The question blaring out from an online headline of the New York Times is a jarring one: "What's Wrong With Pennsylvania?"

And no, despite your first reaction, it's not an in-depth analysis of the Eagles, the Phillies and the NHL lockout.

In fact, it turns out there's nothing the matter with the Keystone State — unless you're the ad manager of a local TV station…or Mitt Romney.

The lengthy Times piece by veteran political journalist Thomas B. Edsall, now a journalism professor at Columbia University, is actually a look at why months of predictions that Pennsylvania would be a key battleground state in the 2012 presidential race – that Romney and President Obama would be criss-crossing the state and flooding our airways with attack ads – have not come to pass.

The "what" of the question is actually clear. The majority of a recent slew of Pennsylvania polls – except for two outliers performed by a Republican-oriented firm, Susquehanna Polling and Research – show the Democratic incumbent with a lead at least in the high single digits, perhaps 10 points or more. Obama's lead is expanding since the party conventions wrapped up three weeks ago.

And the political big money seems to agree. The Romney campaign yanked its Pennsylvania TV commercials right after the Democratic National Convention earlier this month, as did pro-Republican "Super PACs." The Obama campaign followed suit, making your TV set safe for Bud Light and Samsung.

But the question that Edsall – and others-- is really asking is not so much "what," but "why." Seeking answers, the journalist focused on Allentown and the Lehigh Valley, where blue-collar malaise mourned in the song by Billy Joel a generation ago has continued, even as other groups – from real-estate seeking New Yorkers to Latinos – enter the picture.

He writes that the newcomers are more prone to vote Democratic, quoting a former Republican mayor of Allentown who failed in a bid to win back his office in 2005, claiming without proof that he was defeated by busloads of black and Latino voters who showed up "by the busload, pulled the D lever, and had no idea who they were voting for." The piece also argues that blue-collar whites – who had once moved into the GOP column as so-called "Reagan Democrats" – are put off by Romney's wealth and his ties to the venture capital firm Bain Capital.

All those things are probably true, but there's a couple of other points that the Times piece missed or downplayed.

First, I've long thought before 2012 that it was time to cross Pennsylvania off the list of battleground states. Remember, the last time that a GOP presidential candidate carried the state was in 1988, when Buddy Ryan was in his heyday as coach of the Eagles and W. Wilson Goode was just starting his second term as mayor. The blue-collar "Deer Hunter" vote in western Pa. has been pretty much split between the two parties ever since the Bill Clinton era.

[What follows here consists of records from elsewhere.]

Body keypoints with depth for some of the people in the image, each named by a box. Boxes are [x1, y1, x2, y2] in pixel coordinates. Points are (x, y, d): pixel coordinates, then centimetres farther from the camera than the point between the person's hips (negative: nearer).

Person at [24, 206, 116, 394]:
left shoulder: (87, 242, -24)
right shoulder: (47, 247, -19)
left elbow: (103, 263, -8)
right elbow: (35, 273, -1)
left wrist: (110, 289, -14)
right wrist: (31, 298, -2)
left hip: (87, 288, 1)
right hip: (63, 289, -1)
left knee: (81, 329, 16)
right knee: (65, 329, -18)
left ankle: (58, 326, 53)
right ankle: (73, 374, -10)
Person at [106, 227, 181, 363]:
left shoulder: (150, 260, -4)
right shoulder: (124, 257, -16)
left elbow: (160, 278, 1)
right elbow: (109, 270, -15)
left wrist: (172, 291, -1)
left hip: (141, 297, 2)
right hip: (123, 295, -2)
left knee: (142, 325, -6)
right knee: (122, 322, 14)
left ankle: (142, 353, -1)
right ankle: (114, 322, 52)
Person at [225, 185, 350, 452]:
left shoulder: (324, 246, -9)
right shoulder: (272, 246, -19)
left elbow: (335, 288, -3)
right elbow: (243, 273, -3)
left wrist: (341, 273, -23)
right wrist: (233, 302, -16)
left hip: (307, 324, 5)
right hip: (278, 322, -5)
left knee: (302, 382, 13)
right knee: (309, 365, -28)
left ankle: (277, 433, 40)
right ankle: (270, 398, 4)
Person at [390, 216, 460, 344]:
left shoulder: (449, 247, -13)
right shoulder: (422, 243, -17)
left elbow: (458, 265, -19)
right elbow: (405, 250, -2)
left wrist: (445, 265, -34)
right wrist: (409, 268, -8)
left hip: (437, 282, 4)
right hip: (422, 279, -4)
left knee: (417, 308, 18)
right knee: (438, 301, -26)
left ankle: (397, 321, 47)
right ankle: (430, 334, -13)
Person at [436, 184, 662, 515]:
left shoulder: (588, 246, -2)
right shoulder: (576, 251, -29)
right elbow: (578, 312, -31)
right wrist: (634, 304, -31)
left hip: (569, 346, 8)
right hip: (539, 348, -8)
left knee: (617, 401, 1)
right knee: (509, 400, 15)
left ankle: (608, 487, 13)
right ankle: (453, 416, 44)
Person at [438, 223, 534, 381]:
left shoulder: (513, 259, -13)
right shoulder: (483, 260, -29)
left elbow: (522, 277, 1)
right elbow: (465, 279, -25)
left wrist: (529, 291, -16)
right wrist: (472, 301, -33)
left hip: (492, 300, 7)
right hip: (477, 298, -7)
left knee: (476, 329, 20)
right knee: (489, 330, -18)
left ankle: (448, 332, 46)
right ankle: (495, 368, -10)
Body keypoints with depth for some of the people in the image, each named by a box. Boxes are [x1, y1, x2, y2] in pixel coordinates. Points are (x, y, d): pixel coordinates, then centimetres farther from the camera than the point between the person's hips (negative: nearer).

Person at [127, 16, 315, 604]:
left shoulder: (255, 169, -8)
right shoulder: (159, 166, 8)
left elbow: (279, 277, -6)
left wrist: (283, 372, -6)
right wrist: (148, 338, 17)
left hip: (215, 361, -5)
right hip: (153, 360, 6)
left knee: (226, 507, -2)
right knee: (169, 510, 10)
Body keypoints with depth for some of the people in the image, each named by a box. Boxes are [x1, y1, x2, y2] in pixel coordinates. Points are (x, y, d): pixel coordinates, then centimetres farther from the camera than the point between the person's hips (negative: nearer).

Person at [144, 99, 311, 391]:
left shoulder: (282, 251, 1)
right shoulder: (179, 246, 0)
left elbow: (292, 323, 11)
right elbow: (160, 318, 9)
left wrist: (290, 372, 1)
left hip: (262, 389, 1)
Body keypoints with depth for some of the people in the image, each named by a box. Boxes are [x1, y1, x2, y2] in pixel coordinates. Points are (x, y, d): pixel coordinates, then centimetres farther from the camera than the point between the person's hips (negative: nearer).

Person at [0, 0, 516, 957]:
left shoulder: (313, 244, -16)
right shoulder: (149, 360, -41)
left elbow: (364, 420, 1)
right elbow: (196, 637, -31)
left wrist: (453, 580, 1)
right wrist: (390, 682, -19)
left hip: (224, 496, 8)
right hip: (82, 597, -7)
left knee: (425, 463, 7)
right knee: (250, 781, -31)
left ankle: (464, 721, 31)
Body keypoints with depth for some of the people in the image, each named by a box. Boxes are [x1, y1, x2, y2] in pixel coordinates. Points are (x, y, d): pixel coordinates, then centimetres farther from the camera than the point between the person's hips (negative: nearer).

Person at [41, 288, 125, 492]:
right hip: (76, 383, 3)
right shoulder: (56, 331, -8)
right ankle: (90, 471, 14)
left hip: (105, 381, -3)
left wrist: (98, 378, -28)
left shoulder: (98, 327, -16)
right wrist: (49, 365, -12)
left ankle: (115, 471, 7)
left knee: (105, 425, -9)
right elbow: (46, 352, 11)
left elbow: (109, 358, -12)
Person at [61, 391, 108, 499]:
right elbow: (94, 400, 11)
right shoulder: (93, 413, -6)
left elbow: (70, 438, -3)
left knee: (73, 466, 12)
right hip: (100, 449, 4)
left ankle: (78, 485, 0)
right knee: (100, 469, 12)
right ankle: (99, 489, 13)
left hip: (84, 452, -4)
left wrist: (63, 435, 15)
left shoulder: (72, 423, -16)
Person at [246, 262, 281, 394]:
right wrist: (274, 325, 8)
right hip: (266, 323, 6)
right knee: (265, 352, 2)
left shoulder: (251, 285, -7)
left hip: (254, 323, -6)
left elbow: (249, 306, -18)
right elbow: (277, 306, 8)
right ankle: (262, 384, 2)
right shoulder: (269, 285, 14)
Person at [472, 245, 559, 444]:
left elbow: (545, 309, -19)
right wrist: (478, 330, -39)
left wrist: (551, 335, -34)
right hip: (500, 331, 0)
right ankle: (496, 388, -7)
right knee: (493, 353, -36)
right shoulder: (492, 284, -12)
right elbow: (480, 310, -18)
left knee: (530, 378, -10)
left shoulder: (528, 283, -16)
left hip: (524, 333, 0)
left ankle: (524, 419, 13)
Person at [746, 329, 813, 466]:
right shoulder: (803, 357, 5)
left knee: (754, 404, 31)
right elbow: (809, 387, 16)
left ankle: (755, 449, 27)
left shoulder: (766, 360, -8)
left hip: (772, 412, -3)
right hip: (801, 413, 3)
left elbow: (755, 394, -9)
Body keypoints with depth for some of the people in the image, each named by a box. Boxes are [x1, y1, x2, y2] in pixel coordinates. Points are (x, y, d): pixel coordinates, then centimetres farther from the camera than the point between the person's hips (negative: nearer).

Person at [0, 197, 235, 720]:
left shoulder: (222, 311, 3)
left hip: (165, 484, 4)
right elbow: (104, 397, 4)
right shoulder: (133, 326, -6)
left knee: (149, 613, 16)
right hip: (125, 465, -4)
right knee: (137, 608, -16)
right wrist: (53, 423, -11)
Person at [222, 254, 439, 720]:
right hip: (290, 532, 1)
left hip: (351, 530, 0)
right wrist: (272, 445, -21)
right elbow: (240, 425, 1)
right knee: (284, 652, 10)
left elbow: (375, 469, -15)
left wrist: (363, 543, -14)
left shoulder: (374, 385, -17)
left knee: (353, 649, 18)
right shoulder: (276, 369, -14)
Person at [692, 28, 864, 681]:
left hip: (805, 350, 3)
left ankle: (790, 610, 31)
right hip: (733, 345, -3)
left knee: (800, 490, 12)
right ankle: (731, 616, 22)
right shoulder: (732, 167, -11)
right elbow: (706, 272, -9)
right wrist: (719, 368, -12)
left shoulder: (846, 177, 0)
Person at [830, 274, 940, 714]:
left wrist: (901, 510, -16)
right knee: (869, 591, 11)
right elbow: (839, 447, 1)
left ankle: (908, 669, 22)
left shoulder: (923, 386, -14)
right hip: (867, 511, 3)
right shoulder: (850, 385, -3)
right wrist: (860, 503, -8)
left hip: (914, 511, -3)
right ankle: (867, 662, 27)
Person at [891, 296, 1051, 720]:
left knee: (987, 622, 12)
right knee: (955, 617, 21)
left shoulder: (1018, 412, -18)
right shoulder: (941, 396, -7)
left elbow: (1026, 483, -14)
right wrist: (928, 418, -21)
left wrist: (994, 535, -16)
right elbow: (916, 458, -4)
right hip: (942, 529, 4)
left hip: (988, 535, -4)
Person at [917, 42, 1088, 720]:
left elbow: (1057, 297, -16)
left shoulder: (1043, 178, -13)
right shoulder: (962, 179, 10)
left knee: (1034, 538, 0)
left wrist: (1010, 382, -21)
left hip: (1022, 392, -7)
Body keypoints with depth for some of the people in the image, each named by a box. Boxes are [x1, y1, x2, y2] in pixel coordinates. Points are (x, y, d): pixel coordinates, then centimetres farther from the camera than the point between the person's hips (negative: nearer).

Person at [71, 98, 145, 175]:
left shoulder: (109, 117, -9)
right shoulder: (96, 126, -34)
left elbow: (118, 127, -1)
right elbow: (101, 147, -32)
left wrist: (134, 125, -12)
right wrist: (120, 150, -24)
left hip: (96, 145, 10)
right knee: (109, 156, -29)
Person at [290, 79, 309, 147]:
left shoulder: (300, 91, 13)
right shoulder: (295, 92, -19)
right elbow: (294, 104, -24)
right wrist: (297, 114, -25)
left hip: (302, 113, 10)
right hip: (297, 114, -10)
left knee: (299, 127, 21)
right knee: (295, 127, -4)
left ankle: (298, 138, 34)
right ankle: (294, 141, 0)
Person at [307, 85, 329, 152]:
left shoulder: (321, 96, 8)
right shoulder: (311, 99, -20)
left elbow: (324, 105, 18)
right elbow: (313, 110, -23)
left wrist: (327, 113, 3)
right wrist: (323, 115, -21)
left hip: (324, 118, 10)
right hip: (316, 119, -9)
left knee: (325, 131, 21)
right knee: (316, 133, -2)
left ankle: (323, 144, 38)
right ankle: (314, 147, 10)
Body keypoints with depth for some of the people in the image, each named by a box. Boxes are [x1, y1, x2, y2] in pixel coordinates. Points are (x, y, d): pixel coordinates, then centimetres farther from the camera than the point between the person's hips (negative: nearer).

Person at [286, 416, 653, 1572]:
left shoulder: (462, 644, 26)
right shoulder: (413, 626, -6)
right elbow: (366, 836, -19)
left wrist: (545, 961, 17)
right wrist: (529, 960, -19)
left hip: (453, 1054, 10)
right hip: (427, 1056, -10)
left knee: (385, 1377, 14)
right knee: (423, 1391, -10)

The biggest change I've observed over two decades isn't Latinos, or New Yorkers, or New York Latinos. It's actually folks who didn't move at all: White white-collar households, and especially women in those households, in the Philadelphia suburbs or similar upscale neighborhoods.

They had no problem with center-right George H.W. Bush but now they're affluent enough to vote less on the economy and more on things like green energy or not naming anti-choice justices to the Supreme Court. And the Bush 43/Palin/Paul Ryan GOP's that does such boffo box office in Texas and Mississippi has got nothing to offer these moderates on the north side of the Mason-Dixon Line.

The tipping point in Pennsylvania came in the 1990s, when three suburban Philadelphia counties – Montgomery, Delaware and Bucks, joined more recently by exurban Chester – flipped from R to D, at least in presidential races.

Since that happened, the real question is not "What's Wrong With Pennsylvania?" but "What's Wrong With Campaign Officials and Pundits Who Ever Thought Pennsylvania Would Be a Battleground State In the First Place?"

Blogger's note: Expanded and updated from original post, to run in Tuesday's Daily News.